How Does a Preapproval Letter vs. a Prequalification Letter Affect My Chances of Buying?
There are very few buyers that don't have to seek out lender approval for a new mortgage before they purchase their home, which means the first step is to talk to a lender about how much money the buyer can borrow. However, those who are new to the process may not know whether to start with a prequalification or a preapproval letter. Either of these documents can be presented to the seller as a means of establishing legitimacy when a buyer is serious about making an offer on a property. However, there are differences between the two that all buyers should know.
How Buyers Should Start
Most of the time, buyers begin their quest to qualify for a loan with their personal financial institution. Whether it's a local credit union or a big-name bank, the idea is that the buyer has already built up some degree of goodwill with the organization. The lending official can easily look up old records and view the history and quality of the transactions the buyer has made.
The lending official may be able to expedite the lending process or offer better terms and conditions to the buyer. As not to limit themselves, a buyer should shop around for better loan terms. It all depends on what a buyer wants to pay, how they want to pay it, and if they feel comfortable working with that lender.
This letter is the more basic of the two documents and involves little more than asking the buyer a few questions about their income, assets, and debt. After looking at just a few numbers, the lender will quickly come back to the buyer with how much they're approval may be. Most of the time, the lender doesn't have much of the buyer's financial history for prequalifications. Often real estate agents are highly skeptical of prequalification letters—and are likely to pass that skepticism down to the seller.
While a prequalification letter may arrive in less than 24 hours to the buyer, a preapproval letter may take longer. And while online lenders have certainly sped up this process, it will take a lot more information from the buyer than asking a few simple questions. They'll typically need to provide the following:
- W-2 Forms from the last two years
- Paystubs from the past month
- Bank statements from the last two months
- Social security card
- Tax returns from the past two years
- Benefits letter
Because the lender will be taking a deep dive into a buyer's financial history, some lenders may charge a few hundred dollars to do this work. This charge is another reason why buyers may want to start with their lending organization as they will be less likely to charge.
A buyer will learn more about exactly how much money they can borrow as well as the interest rates they're likely to receive. To make the most of a preapproval letter, buyers should consider the average closing costs in their area to determine how much they need to borrow.

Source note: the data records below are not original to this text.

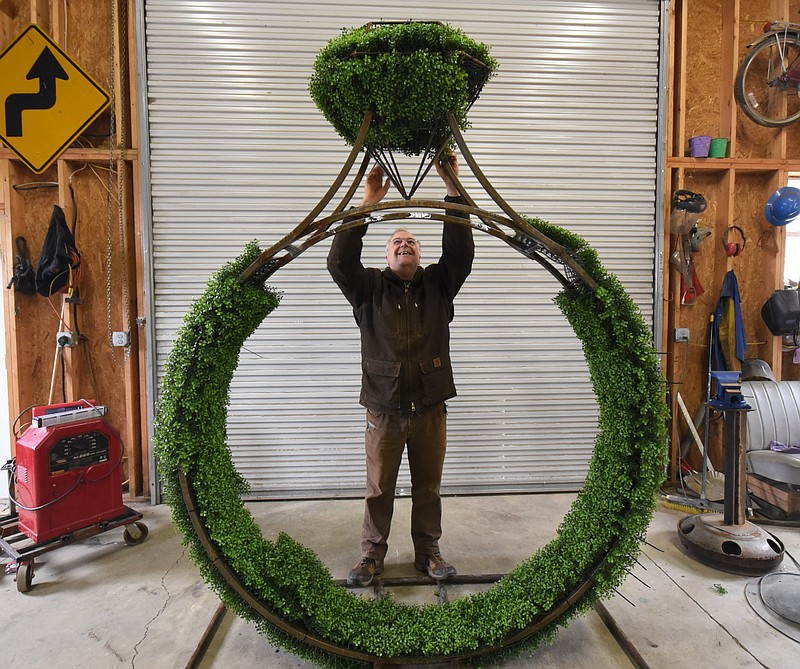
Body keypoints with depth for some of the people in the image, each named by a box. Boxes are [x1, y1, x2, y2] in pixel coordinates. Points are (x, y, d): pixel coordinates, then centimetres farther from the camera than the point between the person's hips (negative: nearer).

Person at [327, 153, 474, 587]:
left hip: (430, 409, 1)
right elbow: (340, 262, -12)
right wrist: (368, 204, -15)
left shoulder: (438, 284, 8)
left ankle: (428, 552, 32)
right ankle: (372, 554, 29)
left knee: (428, 487, 14)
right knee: (379, 489, 11)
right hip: (384, 410, -1)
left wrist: (453, 190, -12)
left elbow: (460, 253, -6)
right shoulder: (369, 288, 4)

Do Buyers Need to Have Both Documents?
Buyers need the preapproval letter to be taken seriously by the seller. It's the preapproval letter that proves to the seller that the buyer has gone through a significant effort to establish their financial stability. A prequalification letter is recommended for buyers who are just testing the waters of a home search.
If buyers aren't sure they want to purchase immediately, they can use a prequalification letter to determine how to structure their finances to better meet the needs of the market. Buyers who opt for the prequalification letter have a solid opportunity to talk to their lender about how they can leverage their income and assets to buy the property they want. Asking questions during this time can be the key to deciding the next steps.
Is Financing Guaranteed?
Whether the Mount Vernon new home buyer has a prequalification or a preapproval letter, there are no guarantees from the lender until the funds are actually transferred and settlement is completed. Each lender will put their own set of stipulations on their promises, and these stipulations will vary by lender. All buyers should read the contingencies on their preapproval letter so there are fewer unpleasant surprises during escrow. For example, a lender may withdraw their offer if the buyer loses their job or if they discover a lien on the property.
A preapproval letter provided by a lender is one of the best ways for buyers to set themselves apart from competitors, especially if they have excellent credit and a stellar financial reputation.